②はダイバーシティー、そして④はインクルージョンに近い概念。I&D(インクルージョン&ダイバーシティ)と言って大々的に世間に発表している企業もあるが、I&Dもこうやって考えるとシンプル。

一方、改善できなかった時の事例はどうか?

改善できなかった時の事例
 ①違いを非難する(なぜ、白味噌なの。信じられない)
 ②違いから距離を置く(赤味噌にこだわり、白味噌を試さない)
 ③違いを抹消しようとする(俺に白味噌は出すな!)
 ④もう話さない

結婚前は「君をもう離さない」と言っていたのが結婚後「君ともう話さない」という状態になる。海外で失敗している人も同様。現地社員とほとんど話さなくなってしまいます( ゚д゚)
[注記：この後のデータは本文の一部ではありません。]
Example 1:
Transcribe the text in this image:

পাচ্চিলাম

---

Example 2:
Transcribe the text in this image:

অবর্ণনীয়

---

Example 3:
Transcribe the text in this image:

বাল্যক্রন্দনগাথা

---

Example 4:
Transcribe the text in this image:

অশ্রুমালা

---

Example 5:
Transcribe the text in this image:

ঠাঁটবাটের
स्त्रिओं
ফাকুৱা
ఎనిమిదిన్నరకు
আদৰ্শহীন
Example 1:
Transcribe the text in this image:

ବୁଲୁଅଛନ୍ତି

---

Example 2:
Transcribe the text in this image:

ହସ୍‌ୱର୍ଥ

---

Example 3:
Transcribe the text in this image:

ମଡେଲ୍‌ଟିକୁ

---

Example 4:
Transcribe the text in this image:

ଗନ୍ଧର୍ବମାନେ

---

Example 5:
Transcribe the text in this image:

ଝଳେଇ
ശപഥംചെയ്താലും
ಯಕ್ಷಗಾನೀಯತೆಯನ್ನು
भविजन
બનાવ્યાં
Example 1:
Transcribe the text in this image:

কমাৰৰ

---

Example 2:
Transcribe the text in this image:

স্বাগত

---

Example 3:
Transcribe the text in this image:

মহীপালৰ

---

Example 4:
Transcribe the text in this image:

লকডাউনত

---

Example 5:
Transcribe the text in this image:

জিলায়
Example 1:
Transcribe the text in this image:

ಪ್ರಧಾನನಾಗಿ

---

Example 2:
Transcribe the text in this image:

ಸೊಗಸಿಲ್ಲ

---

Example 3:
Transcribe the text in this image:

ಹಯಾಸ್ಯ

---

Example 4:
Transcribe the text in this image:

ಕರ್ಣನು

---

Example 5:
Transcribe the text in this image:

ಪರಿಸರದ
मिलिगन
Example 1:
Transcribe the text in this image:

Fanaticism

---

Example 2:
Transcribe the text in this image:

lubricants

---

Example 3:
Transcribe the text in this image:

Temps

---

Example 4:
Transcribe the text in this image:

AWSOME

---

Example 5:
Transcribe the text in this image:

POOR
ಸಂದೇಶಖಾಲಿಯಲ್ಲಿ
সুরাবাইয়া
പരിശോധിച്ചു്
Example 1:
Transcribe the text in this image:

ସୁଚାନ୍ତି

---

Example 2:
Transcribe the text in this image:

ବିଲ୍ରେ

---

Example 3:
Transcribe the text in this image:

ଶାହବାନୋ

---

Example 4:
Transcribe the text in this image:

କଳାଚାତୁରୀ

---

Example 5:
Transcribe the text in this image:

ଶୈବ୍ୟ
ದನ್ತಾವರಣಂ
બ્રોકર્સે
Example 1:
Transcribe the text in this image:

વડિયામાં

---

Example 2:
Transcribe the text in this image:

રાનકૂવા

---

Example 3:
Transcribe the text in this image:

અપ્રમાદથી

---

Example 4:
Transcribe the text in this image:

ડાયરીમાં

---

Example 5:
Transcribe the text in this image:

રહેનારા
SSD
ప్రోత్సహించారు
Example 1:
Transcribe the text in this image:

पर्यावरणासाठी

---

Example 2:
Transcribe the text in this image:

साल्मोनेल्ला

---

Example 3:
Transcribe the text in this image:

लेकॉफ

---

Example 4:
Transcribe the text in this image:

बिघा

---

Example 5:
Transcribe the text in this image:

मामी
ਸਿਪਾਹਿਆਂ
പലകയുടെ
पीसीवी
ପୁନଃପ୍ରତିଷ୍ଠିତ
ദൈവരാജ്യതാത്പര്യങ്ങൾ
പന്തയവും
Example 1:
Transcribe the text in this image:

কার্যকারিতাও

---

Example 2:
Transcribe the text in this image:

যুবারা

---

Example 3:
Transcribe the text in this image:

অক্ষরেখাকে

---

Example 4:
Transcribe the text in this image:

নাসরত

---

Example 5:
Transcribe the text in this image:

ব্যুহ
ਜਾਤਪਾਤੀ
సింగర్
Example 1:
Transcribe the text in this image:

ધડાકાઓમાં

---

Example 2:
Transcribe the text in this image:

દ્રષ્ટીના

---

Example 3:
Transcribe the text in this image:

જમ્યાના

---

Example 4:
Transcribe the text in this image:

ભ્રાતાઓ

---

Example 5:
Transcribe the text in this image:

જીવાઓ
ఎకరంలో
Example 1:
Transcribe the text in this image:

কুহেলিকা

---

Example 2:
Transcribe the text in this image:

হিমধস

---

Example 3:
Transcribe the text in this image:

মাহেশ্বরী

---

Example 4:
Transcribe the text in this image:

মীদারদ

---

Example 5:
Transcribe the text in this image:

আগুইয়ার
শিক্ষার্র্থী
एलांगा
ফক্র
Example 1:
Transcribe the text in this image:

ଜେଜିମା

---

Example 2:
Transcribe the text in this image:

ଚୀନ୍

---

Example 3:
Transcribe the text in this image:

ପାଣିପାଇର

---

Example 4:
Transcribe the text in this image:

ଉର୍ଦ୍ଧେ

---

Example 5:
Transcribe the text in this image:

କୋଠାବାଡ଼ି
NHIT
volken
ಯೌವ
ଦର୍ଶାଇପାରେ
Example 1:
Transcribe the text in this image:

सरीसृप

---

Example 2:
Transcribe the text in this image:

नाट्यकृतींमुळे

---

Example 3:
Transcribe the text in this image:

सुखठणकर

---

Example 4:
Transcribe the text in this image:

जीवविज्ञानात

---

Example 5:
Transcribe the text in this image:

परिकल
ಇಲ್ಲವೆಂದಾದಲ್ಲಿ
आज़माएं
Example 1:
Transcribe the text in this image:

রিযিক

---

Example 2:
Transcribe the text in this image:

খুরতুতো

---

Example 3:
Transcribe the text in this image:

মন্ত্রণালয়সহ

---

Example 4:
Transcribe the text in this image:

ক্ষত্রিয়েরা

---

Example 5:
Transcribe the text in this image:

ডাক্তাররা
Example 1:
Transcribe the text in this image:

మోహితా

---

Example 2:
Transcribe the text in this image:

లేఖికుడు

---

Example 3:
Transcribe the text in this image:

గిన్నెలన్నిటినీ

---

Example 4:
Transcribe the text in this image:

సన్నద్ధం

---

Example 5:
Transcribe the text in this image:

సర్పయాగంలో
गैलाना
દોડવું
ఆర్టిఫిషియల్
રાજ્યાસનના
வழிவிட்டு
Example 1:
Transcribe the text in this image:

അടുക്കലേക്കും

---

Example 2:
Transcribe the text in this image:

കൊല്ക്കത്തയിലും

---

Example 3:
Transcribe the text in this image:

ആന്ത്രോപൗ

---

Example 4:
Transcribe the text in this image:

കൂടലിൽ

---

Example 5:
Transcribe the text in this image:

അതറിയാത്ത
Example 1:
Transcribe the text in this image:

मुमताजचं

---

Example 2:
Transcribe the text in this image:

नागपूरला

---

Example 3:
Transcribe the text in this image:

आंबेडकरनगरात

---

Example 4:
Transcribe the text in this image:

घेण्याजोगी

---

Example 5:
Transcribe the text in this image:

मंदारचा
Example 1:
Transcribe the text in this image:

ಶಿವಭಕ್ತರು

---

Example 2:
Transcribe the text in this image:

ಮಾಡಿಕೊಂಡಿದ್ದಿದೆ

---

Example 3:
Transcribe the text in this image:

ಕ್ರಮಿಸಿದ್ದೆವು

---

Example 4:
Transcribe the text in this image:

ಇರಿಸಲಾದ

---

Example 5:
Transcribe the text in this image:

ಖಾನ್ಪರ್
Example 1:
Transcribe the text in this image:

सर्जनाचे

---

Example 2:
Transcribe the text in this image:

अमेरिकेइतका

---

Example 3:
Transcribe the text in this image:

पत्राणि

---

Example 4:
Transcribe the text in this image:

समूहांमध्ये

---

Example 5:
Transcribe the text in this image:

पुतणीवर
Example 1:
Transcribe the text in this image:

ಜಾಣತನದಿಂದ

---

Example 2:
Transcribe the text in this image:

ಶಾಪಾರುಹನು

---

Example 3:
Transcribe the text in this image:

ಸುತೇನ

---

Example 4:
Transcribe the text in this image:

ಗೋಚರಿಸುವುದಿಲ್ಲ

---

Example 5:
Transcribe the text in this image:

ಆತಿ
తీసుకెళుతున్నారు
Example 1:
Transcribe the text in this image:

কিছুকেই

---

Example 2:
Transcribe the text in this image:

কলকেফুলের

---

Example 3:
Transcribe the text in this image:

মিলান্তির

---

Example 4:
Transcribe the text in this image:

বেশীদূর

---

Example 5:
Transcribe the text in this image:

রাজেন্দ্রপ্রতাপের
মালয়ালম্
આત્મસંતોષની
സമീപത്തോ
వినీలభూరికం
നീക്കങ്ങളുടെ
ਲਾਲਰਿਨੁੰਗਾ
海外で「異文化」に直面した時も、改善ができるかどうかのプロセスは、基本夫婦間の改善プロセスに似ています。複雑性の違いは勿論あります。例えばイスラム教を認めたとしても、実際自分がムスリムになる事はないし、ムスリムの信仰心を本当に理解するのは難しいかもしれません。そんな複雑性を差し引いても、改善プロセスは夫婦間の改善のように実は極めてシンプルなのです。

だけど結婚している人にはわかるはずです。この極めてシンプルなプロセスを実際に行うのがどれだけ難しいか。。。その改善難易度も実は似ています(笑)。そう、シンプルなことほど、実際の行動に移すのが難しいのです。

最後にもう一つ、異文化対応の必殺技を紹介したいと思います。これも夫婦間と似ているのです。それは

「相手をどれだけ好きになれるか?」

相手を好きになれば違いは違いでなくなります。それは海外でも全く同じです。その国を好きになり、そこに住む現地の人を好きになれば違いは違いでなくなり、その文化をそしてその人をもっと知りたいと思うはずです。改善プロセスなど意識しなくても違いを認められるようになります。

実はこれが究極的な異文化対応方法と思っています。7年間の駐在経験を通じて辿りついた現時点の結論がこんなシンプルなことなのです。